Attacks on the Press in 2005 - Snapshots: Sudan
|Publisher||Committee to Protect Journalists|
|Publication Date||February 2006|
|Cite as||Committee to Protect Journalists, Attacks on the Press in 2005 - Snapshots: Sudan, February 2006, available at: http://www.refworld.org/docid/47c567315.html [accessed 4 October 2015]|
|Disclaimer||This is not a UNHCR publication. UNHCR is not responsible for, nor does it necessarily endorse, its content. Any views expressed are solely those of the author or publisher and do not necessarily reflect those of UNHCR, the United Nations or its Member States.|
In June, Sudanese justice officials canceled the license of Sudan's English-language daily, The Khartoum Monitor. The Monitor has been harassed by authorities repeatedly over the years.

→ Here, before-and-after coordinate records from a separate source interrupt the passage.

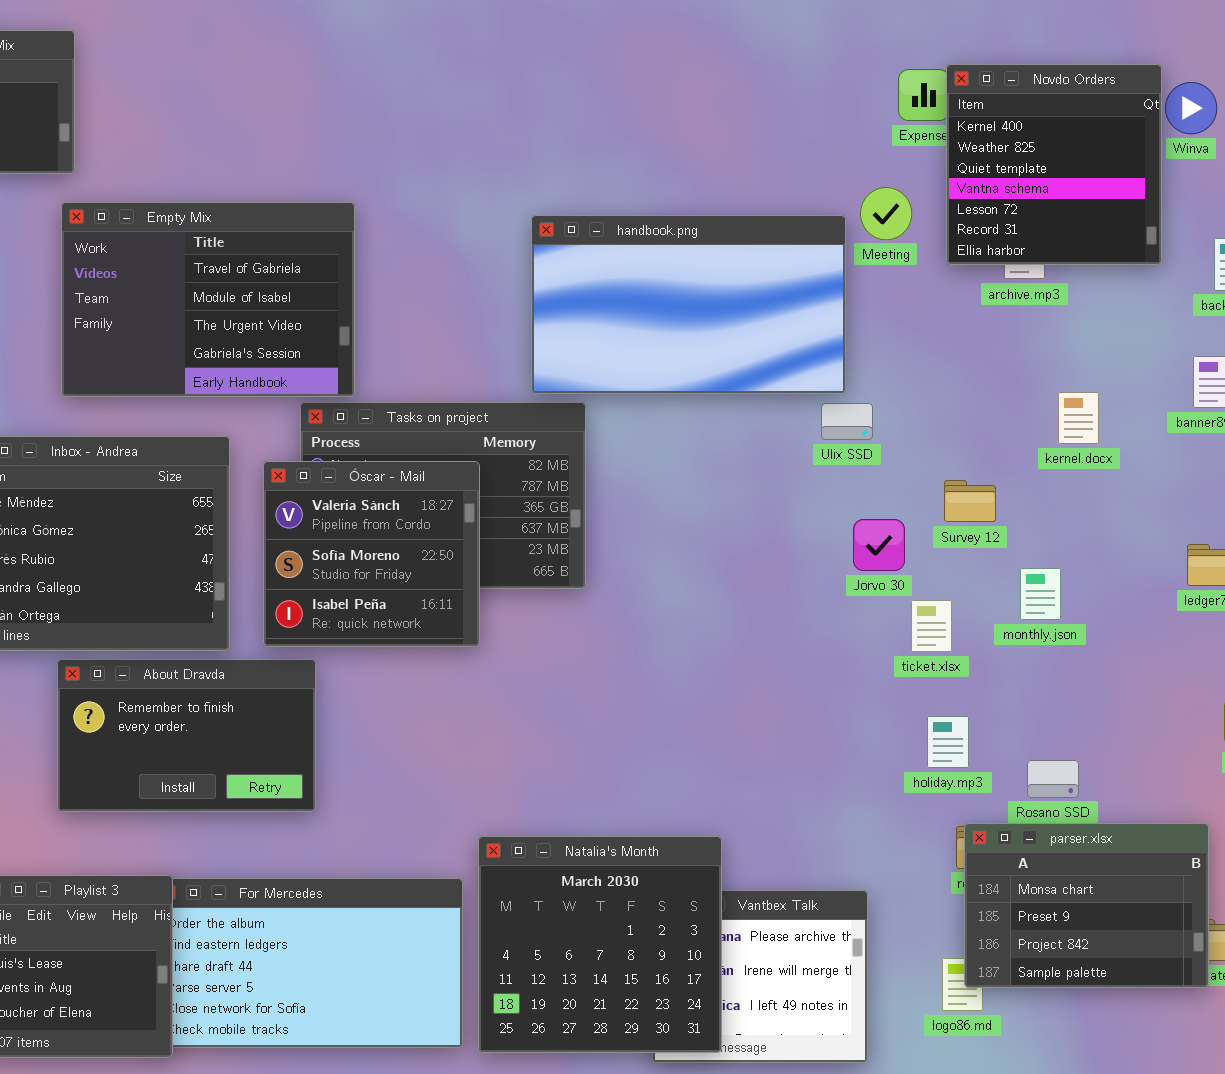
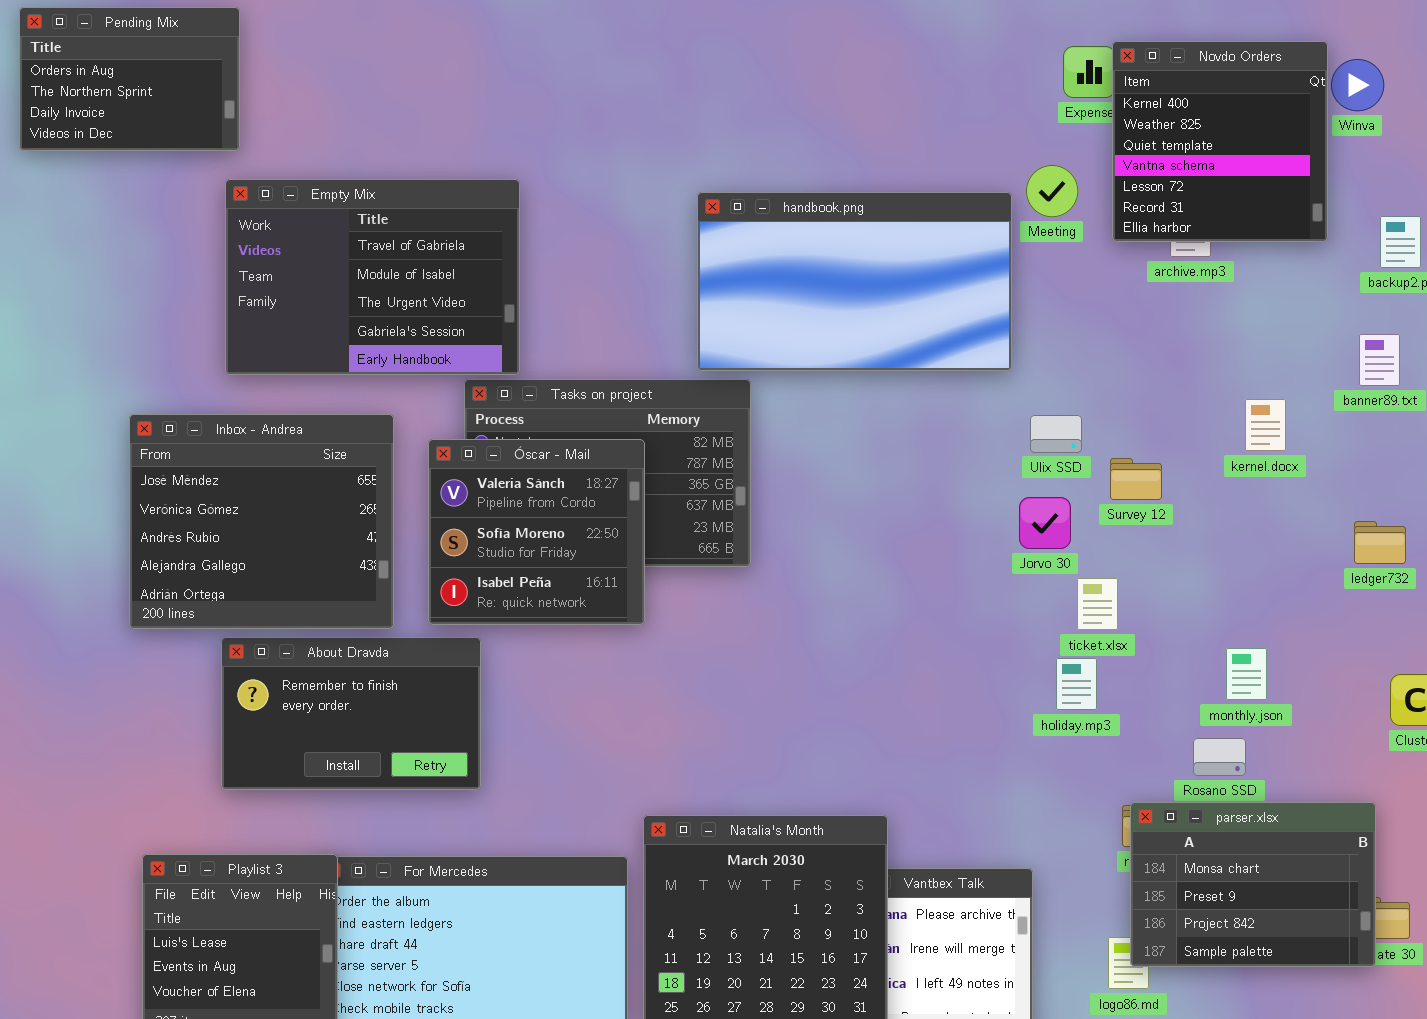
kernel.docx: [1058,392,1099,444] -> [1245,399,1286,451], moved
Ulix SSD: [821,403,873,440] -> [1030,415,1082,453], moved
monthly.json: [1020,568,1061,620] -> [1226,648,1267,700], moved
holiday.mp3: [927,716,969,768] -> [1056,658,1097,710], moved

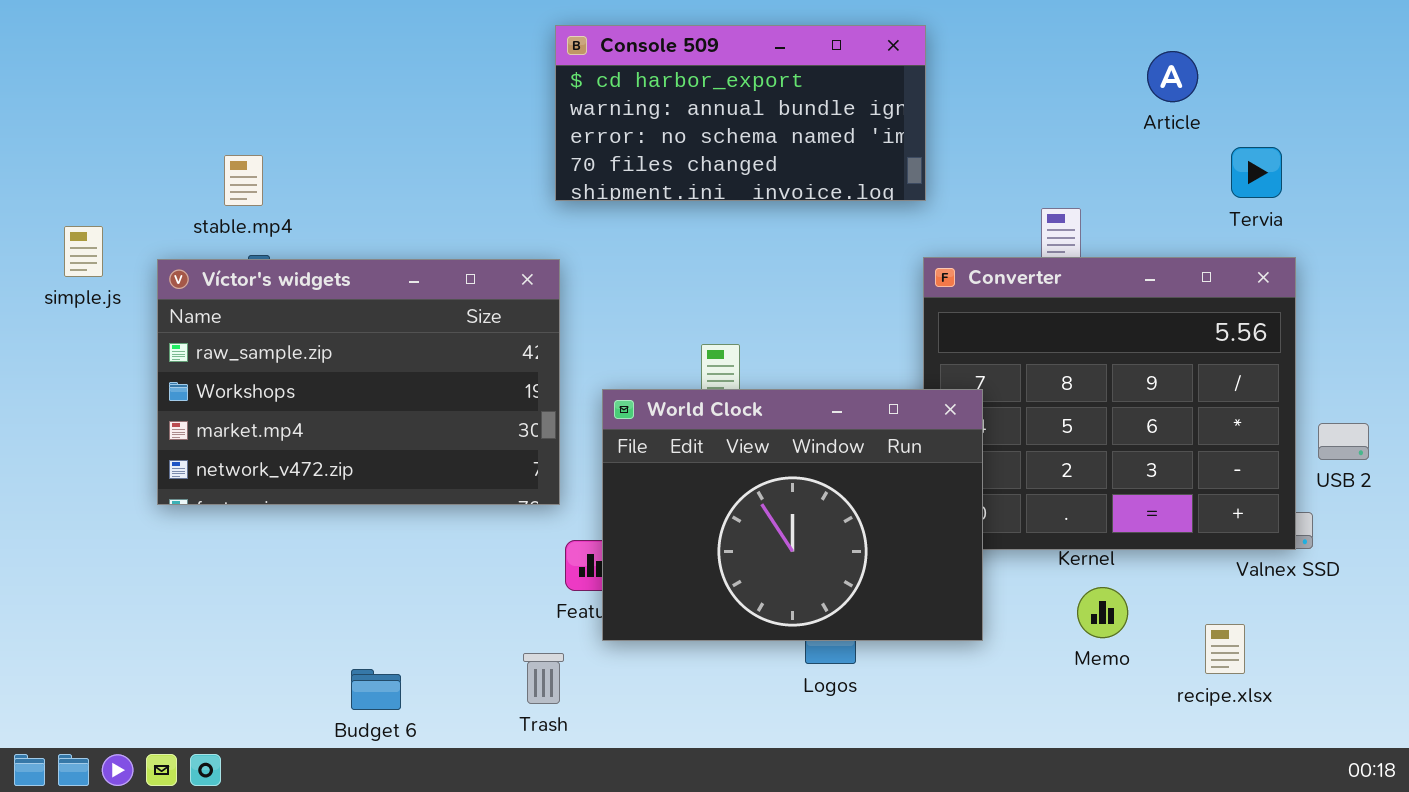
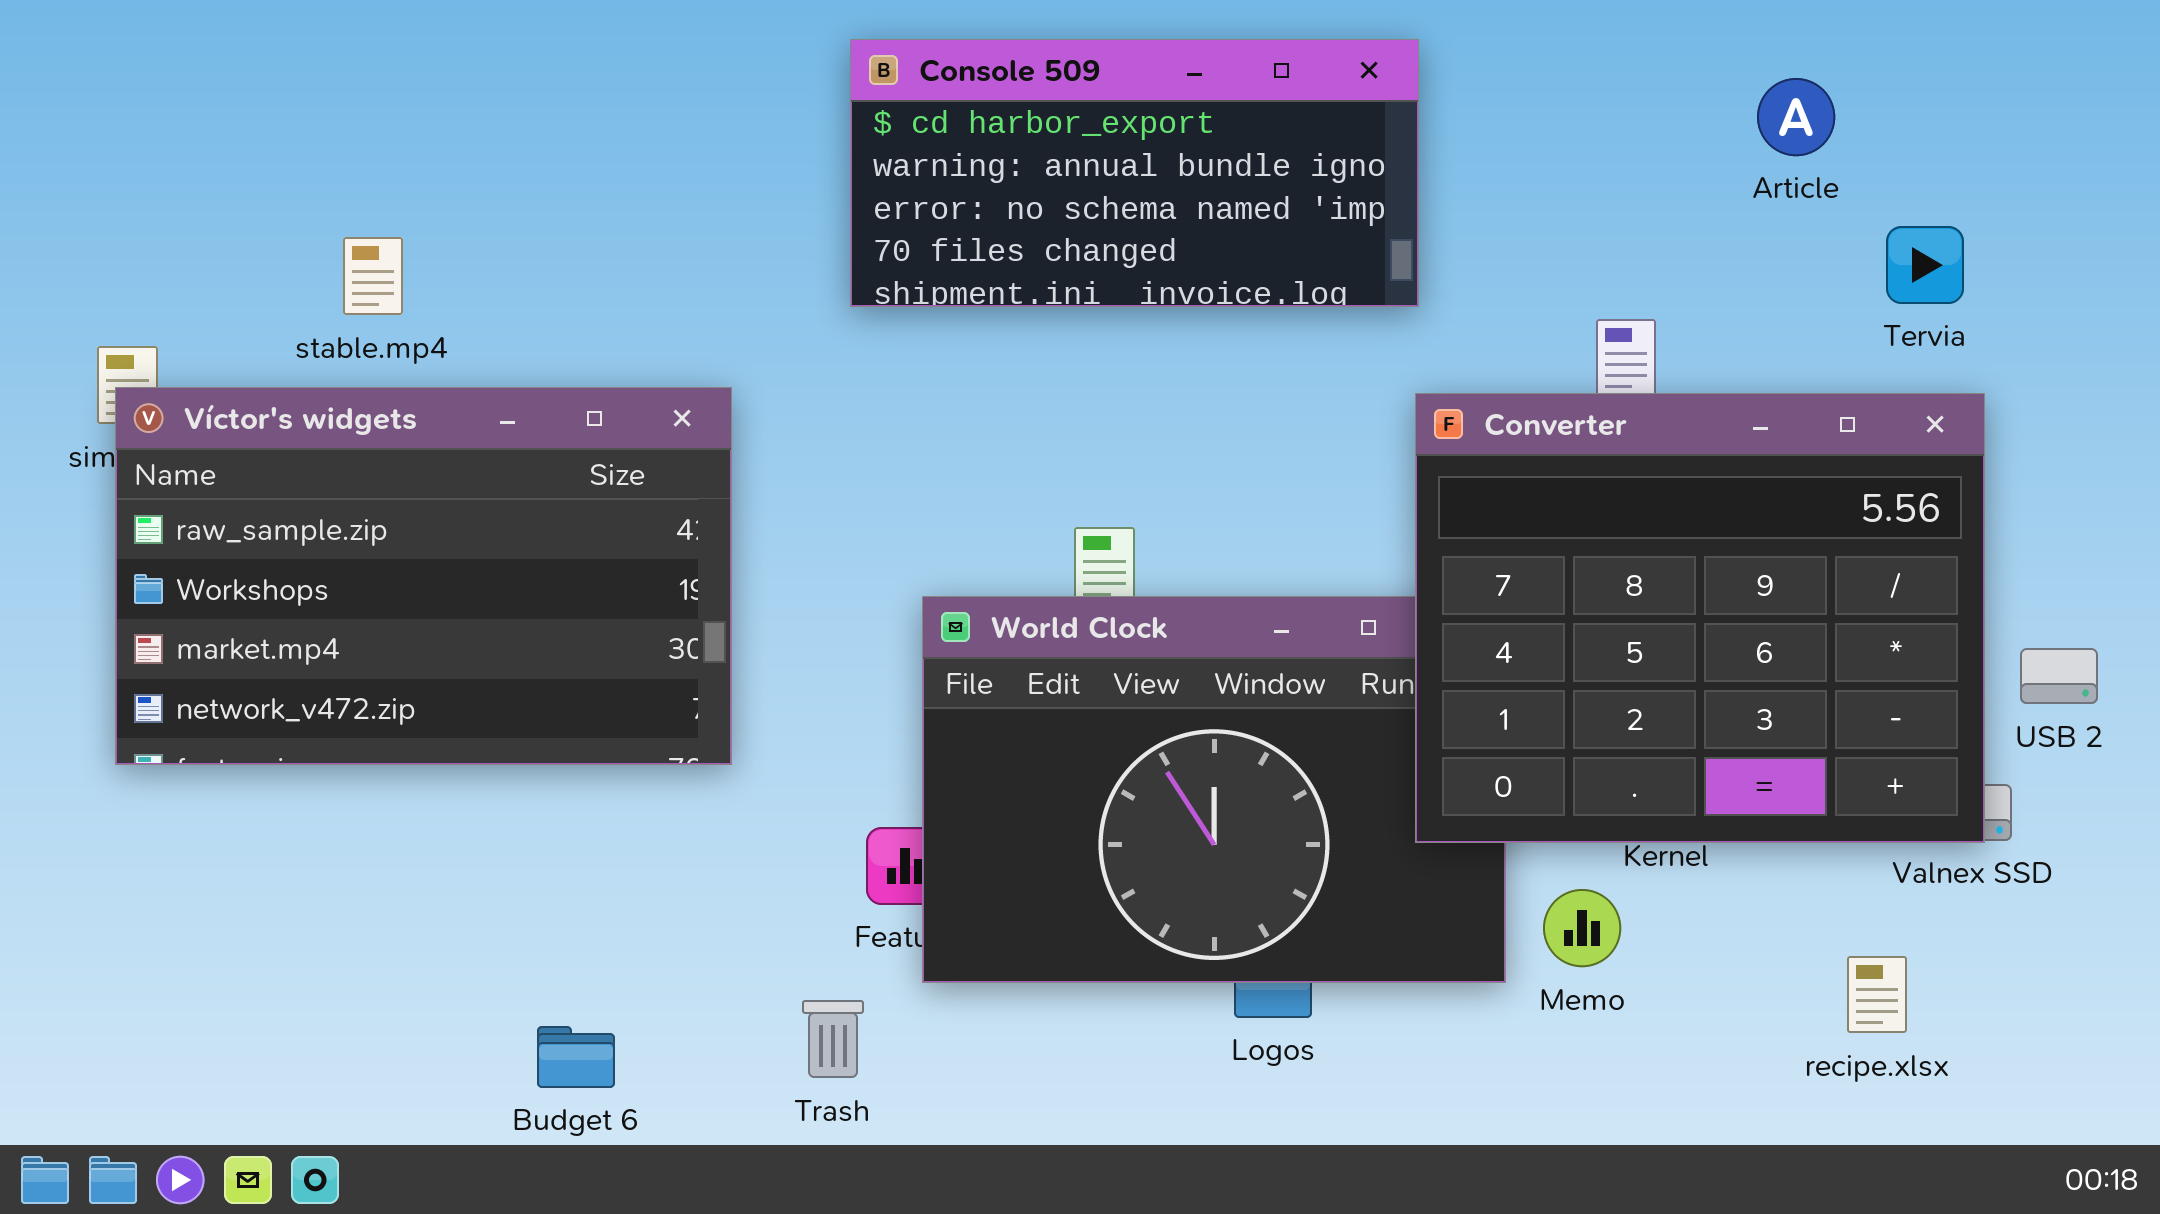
Converter: [923,257,1296,550] -> [1415,393,1985,843], raised
Víctor's widgets: [157,259,560,505] -> [115,387,732,765], moved
Memo: [1077,587,1128,638] -> [1543,889,1621,967], moved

The newspaper's more recent problem with its license can be traced to its publication of articles on slavery more than two years ago. The license was restored in July by order of President Omar Hassan al-Bashir, according to press reports.
In May, U.S. freelance photographer Brad Clift was released after two weeks' detention by Sudanese authorities. Sudanese security forces detained Clift while he was taking photographs at a camp for internally displaced persons outside Nyala, the capital of South Darfur state. He was accused of working without a proper permit, but charges were not filed against him. Clift was held under house arrest at the U.S. Agency for International Development office.